Sometime i need the hear the vocal, sometime i don't want to hear the vocal, !!!!
My default level for the vocal is usually down around 7-10 dB: so players can hear it's place in the archutecture of the arangement, but not so they can hang on every nuance. Most players seem ok with this.
The rason why i want to hear or doesn't want to hear the singer go nothing to do with the mix level on my
headphone.It's more about the quality of the singer....:) :)
With a quality singer i will gladly take that level in my headphone mix Michael......
So many people ask me almost instantly to turn the vocal down that I have 'been trained'. With the type of projects I seem to do a lot of, in the last 5 years or so I have also given up on the idea of hearing a good balance in the control room as well--most everybody seems to be very focussed on making sure there are no mistakes from the players rather than making compelling music--at least when I'm recording non-improvised overdubs.
Man, it's so interesting how differently we all operate-- I cannot even fathom that people would ask you to turn the vocal DOWN.
I want to understand every word, and really lock onto the emotional feeling, so that I can be sure every note I play supports the feeling of the lyric and delivery.
I want it to sound like the final mix, and I want my part to be about the level it will be in the final mix. Otherwise I'm just guessing at dynamics; at tone; at everything. If I'm in the control room listening over monitors with my amp in the other room, so much the better.
Brad, I totally get--and subscribe to--your point-of-view. It seems like there has been a trend in that last 5-7 years to engage in what I call "defect oriented listening". The worst case of this I ever experienced was when a client came over to hear a mix. I hit the spacebar (aka 'play') and in under 2 seconds the guy said "STOP". He was/is a pretty high-strung guy and it was almost laughable to me. FWIW, it seems like this defect-oriented listening trend is lessening somewhat in the last year or two and I, for one, will be glad to see it fade... at least to a lesser degree that it has been.
Great point. I'm sometimes given over to it myself, PARTICULARLY when I'm alone and recording myself.

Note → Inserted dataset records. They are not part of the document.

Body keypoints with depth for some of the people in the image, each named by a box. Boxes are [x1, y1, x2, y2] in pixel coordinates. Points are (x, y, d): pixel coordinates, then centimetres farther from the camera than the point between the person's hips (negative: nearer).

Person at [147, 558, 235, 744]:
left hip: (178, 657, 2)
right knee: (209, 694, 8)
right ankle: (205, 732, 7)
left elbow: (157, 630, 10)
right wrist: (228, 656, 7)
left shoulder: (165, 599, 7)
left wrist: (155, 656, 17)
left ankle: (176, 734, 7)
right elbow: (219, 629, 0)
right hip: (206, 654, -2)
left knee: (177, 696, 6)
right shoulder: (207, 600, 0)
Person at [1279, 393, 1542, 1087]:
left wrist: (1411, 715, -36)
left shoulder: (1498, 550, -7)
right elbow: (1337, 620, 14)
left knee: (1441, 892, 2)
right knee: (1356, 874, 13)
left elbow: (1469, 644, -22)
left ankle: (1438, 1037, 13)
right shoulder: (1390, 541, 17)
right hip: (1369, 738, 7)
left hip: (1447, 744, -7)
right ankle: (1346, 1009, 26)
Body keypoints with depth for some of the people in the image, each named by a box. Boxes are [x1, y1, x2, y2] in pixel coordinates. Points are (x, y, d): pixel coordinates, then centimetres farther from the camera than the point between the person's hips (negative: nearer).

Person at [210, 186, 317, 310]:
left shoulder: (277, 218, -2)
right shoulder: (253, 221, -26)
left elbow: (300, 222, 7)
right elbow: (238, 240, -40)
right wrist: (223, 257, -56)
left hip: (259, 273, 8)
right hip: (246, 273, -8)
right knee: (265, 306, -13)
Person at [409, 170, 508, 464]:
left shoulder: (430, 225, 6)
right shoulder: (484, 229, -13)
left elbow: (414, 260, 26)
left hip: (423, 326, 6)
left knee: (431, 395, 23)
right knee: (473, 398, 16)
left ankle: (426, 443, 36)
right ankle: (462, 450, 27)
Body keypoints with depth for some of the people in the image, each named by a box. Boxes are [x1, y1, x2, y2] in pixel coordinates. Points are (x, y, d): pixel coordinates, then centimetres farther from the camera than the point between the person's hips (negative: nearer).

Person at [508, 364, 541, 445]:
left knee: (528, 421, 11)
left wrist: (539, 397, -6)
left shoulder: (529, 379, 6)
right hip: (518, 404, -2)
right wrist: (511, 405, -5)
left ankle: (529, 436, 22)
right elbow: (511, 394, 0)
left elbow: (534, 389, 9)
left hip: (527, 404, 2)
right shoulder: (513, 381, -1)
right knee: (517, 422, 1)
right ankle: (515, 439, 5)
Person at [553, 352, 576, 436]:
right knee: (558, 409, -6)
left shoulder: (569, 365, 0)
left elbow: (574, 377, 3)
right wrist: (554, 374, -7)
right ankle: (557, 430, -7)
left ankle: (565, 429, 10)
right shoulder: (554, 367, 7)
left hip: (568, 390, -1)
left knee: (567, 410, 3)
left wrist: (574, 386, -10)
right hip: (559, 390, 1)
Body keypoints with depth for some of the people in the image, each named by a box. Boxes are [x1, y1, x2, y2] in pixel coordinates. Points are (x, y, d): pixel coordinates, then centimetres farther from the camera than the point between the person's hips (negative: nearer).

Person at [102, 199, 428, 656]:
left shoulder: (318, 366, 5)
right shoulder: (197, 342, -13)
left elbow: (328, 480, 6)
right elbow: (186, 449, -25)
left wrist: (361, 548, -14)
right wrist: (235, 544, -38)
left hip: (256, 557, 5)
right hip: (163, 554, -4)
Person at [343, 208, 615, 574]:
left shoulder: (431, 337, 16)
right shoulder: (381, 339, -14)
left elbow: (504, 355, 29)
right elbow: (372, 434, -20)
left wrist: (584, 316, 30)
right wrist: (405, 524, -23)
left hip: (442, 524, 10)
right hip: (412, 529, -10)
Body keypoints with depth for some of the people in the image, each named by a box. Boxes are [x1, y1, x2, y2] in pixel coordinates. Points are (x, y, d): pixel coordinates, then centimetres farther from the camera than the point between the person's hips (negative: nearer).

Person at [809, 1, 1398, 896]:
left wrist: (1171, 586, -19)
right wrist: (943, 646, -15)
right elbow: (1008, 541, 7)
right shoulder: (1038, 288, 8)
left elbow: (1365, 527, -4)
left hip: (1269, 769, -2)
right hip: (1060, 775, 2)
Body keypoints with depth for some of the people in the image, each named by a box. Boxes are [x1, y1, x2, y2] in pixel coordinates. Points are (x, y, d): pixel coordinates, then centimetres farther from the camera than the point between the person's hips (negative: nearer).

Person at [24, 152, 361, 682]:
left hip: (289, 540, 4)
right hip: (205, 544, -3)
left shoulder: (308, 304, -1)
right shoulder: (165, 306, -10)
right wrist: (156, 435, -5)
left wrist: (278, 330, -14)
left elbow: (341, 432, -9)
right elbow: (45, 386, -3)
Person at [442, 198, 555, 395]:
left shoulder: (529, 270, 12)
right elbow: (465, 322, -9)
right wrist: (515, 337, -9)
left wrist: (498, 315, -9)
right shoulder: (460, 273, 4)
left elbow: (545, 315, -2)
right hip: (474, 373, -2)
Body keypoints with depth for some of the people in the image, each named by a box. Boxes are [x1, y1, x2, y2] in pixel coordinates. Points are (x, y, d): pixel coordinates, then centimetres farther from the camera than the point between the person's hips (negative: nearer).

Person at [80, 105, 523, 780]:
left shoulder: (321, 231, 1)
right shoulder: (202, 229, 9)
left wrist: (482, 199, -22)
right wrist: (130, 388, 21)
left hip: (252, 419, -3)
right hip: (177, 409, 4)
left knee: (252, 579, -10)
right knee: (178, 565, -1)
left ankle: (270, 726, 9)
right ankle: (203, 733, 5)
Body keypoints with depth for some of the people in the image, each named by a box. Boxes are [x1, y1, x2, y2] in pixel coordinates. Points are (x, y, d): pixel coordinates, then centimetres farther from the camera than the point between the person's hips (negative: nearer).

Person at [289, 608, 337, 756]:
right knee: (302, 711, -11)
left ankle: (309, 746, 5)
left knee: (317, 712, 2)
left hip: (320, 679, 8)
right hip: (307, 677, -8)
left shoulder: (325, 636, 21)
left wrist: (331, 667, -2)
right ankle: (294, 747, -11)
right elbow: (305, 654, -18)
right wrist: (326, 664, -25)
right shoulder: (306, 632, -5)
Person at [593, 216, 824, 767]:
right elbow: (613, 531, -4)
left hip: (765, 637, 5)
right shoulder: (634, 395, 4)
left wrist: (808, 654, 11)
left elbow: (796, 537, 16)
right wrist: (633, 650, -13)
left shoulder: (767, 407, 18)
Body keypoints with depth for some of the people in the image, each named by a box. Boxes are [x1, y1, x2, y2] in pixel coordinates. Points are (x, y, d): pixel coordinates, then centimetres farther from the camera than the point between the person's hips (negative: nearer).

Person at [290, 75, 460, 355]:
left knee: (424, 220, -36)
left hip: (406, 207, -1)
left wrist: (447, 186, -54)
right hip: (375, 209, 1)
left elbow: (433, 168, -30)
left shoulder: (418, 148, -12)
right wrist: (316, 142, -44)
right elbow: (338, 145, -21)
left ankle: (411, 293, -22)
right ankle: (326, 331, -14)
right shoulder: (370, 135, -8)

I'm susceptible to totally losing the plot and trying to capture a "perfect" performance.
For some reason, if there's a good set of ears I trust in the room, and I can just focus on PLAYING, my tendency to hyper-focus on flaws sort of goes away.
I think it can be easy, particularly for a younger player, to conflate "professionalism" and "perfectionism." The more I gain experience the better I become at being able to "trust" and just play and then evaluate later.